O fenômeno na sua projeção teórico-deontológica
A imprensa com traços remanescentes do que foi numa
era caracterizada como yellow press não permanece pura nas
características dos seus primórdios, tendo passado a incorporar – conforme
verificado neste trabalho –, novos valores e novos compromissos, para além dos
valores-notícia estruturantes do processo de noticiabilidade e do paradigma da
“teoria do espelho”, segundo a qual o jornalismo retrata a realidade e a ela se
atém.
A atividade jornalística conserva com zelo, pelo menos hipotético, o
princípio basilar de que a imprensa livre faz parte da própria configuração de
uma sociedade democrática, desempenhando mesmo o papel de um dos poderes
republicanos, o quarto, ao lado do Executivo, do Legislativo e do Judiciário.
Porém, nesse contexto democrático, a imprensa livre e plural também avocou a si
um nível antes não concebível de envolvimento com os fatos, pela via do serviço
ao público que ela presta, como instituição auxiliar do cidadão e da cidadania.
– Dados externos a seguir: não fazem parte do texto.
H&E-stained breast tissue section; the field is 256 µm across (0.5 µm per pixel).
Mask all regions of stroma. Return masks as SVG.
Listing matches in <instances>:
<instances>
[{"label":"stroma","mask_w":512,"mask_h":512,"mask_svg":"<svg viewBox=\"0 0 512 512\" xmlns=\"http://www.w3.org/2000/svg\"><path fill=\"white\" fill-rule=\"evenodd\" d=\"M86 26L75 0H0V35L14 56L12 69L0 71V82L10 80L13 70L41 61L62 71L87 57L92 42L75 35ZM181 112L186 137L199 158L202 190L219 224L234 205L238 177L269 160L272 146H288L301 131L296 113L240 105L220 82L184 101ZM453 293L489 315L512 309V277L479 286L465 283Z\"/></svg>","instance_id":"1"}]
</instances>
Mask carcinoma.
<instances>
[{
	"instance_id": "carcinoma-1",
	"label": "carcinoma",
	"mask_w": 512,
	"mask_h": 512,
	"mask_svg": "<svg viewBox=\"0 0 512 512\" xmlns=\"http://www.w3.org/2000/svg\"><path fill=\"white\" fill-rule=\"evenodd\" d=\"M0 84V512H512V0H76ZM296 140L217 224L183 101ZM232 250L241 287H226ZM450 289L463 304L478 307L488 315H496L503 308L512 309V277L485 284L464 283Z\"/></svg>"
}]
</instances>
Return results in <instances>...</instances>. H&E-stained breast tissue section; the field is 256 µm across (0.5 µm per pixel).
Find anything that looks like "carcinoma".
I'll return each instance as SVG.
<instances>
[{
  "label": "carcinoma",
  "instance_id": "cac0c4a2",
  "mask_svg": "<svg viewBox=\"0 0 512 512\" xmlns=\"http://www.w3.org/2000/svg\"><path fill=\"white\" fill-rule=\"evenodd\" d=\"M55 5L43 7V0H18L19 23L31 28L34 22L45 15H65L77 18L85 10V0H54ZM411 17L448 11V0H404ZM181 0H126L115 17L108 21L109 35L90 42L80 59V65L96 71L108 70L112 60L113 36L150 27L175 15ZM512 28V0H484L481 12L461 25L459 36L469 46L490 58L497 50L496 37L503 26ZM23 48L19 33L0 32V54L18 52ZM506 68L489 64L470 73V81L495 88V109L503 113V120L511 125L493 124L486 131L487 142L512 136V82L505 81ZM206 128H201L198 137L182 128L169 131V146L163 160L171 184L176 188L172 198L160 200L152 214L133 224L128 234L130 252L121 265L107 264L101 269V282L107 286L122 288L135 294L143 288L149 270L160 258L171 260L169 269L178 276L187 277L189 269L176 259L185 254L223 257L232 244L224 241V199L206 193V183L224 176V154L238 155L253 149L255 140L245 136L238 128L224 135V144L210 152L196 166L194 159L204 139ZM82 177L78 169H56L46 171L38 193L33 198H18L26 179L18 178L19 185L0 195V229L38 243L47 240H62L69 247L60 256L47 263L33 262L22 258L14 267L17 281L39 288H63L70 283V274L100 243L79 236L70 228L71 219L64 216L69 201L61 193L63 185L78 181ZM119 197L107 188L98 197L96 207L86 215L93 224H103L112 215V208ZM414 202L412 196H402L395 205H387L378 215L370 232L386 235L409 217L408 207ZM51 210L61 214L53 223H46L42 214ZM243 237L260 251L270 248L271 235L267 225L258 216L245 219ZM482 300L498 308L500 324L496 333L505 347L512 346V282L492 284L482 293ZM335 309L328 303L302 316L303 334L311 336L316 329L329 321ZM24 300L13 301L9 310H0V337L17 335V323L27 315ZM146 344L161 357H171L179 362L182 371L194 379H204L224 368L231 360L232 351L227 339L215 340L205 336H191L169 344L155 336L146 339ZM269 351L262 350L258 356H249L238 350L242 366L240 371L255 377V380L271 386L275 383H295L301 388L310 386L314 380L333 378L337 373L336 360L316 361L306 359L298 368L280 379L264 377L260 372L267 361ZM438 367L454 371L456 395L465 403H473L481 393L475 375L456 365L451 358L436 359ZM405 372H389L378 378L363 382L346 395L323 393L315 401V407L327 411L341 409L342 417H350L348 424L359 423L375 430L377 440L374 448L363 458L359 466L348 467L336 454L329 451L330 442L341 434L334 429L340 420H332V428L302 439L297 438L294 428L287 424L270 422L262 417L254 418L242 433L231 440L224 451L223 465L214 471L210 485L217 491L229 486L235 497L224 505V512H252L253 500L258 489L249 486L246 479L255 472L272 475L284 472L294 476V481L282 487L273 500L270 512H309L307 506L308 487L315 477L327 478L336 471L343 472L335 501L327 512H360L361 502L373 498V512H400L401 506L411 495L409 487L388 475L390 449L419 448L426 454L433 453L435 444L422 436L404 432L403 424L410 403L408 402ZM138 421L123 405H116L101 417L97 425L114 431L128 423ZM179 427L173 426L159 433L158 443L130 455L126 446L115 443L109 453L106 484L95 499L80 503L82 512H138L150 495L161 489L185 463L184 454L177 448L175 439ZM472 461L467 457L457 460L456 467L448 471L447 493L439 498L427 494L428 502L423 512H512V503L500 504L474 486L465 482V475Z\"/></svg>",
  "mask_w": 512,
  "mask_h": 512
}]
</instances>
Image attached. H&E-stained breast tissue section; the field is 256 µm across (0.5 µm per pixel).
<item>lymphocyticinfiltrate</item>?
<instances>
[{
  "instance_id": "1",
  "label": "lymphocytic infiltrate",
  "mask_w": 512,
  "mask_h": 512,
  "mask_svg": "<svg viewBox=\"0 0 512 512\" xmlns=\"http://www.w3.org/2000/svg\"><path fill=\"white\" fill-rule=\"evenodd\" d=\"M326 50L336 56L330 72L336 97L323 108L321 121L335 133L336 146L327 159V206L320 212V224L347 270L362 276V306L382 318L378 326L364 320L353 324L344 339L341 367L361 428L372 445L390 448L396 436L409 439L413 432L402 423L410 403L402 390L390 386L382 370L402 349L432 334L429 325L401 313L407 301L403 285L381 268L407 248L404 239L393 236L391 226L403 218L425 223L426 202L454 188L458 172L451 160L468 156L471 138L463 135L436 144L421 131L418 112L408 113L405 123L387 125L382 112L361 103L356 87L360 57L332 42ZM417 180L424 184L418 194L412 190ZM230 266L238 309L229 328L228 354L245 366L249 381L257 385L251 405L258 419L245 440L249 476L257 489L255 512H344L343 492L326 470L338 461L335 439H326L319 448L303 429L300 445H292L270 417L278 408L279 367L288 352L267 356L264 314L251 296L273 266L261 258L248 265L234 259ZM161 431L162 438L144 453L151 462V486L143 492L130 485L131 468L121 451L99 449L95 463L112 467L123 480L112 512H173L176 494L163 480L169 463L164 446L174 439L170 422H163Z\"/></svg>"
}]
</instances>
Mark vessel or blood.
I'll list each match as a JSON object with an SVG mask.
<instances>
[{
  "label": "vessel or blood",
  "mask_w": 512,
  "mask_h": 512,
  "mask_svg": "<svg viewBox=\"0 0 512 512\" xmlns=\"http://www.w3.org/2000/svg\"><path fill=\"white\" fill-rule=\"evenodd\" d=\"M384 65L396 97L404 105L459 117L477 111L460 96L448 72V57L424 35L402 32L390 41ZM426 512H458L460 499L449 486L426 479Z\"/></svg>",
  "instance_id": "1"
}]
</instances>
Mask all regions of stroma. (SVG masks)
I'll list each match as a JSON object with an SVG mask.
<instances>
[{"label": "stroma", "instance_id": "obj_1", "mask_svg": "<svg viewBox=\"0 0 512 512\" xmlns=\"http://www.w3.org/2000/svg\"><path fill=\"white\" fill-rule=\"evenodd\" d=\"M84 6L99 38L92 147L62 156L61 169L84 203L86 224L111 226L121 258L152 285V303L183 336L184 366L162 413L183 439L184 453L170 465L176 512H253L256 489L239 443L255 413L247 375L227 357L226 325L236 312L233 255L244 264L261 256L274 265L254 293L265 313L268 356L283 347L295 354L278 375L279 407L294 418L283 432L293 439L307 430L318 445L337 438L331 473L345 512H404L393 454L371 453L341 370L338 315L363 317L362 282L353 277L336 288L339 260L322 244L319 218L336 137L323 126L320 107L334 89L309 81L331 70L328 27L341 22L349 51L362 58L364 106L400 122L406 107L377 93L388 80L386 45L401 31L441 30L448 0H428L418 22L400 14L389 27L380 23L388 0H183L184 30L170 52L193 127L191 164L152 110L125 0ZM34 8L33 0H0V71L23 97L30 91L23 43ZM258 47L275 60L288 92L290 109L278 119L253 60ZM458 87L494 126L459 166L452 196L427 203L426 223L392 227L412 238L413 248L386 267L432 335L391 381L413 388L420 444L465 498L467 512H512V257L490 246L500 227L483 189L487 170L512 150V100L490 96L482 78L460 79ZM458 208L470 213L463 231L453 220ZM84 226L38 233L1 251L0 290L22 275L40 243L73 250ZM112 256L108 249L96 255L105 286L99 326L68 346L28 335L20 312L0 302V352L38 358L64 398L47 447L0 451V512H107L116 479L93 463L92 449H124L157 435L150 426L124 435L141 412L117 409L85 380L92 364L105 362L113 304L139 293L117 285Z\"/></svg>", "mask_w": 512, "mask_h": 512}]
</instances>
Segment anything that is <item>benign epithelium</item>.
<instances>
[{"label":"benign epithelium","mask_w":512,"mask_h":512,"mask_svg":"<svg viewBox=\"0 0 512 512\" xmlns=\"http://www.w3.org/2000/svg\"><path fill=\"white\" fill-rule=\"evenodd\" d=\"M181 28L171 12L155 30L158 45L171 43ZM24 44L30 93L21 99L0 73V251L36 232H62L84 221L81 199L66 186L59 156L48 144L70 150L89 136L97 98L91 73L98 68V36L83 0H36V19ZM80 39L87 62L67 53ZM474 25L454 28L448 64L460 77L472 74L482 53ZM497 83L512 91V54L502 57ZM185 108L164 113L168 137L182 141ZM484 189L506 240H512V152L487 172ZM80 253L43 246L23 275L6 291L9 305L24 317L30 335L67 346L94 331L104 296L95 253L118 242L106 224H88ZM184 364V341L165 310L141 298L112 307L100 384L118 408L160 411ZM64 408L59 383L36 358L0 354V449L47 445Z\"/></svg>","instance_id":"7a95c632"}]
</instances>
Mesmo em veículos que não explicitem ter abraçado
como missão o seu compromisso com o cidadão e com a cidadania, a inserção
constante de matérias de serviço e de utilidade pública funciona como uma forma
de legitimação de um novo paradigma, aquele que se edificou como um movimento
(e não propriamente um gênero) por parte de organizações jornalísticas do mundo
inteiro, ou seja, o civic journalism (ou public journalism).
E no
Brasil, embora a ideia do “jornalismo público” não esteja associada a projetos
específicos e financiados, como ocorreu e ainda ocorre nos Estados Unidos,
também existe uma consciência cívica quanto ao vínculo dos veículos de imprensa
com o cidadão e com o público. Emissoras de rádio e TV ligadas direta ou
indiretamente ao Estado fazem questão de se identificarem como praticantes da
“comunicação pública” e do “jornalismo público” como traço distintivo de outras
qualificações: privado e governamental.
Por sua vez, as redes que fazem parte
do sistema privado de radiodifusão demonstram permanentemente em suas chamadas
e vinhetas a convicção de que estão a serviço do público, como o faz a Rede
Globo, com slogans do tipo: “Cidadania você vê aqui” e “Solidariedade você vê
aqui”. Registra-se, assim, um movimento cruzado: os veículos de comunicação
direta ou indiretamente ligados aos Poderes Executivo, Legislativo e Judiciário
lembrando que são públicos (e não propriamente estatais ou governamentais) e os
veículos privados lembrando que são privados, porém públicos (na sua missão e
na utilidade pública dos seus serviços).
Com relação à amostra que recolhemos e que orienta
o presente texto [Por cerca de 90 dias – entre dezembro de 2012 e fevereiro
de 2013 –, observamos edições dos jornais Aqui DF, Jornal na Hora H!,
Metro, Destake Coletivo, especialmente os dois primeiros,
por serem eles os que mais se aproximam do modelo penny presse que,
hoje, pareceu-nos como prática do que estamos denominando de “jornalismo de
centavos”], a dedução é de que mesmo o que é hoje equivalente à penny
press de outrora adquiriu outros contornos e outras tentativas de aceitação
social e do que poderia ser chamado de “justificativa ética do mundo”.
O que
poderia ainda ser chamado de imprensa marrom já não cabe dentro do
antigo rótulo (que vem da década de 1950), pois embora ainda explore a fórmula
antiga – principalmente o exagero dos aspectos emocionais dos fatos –, já não
faz mais o estilo “se espremer sai sangue” e ainda procura oferecer seções e
colunas de “serviço” e de “utilidade pública”.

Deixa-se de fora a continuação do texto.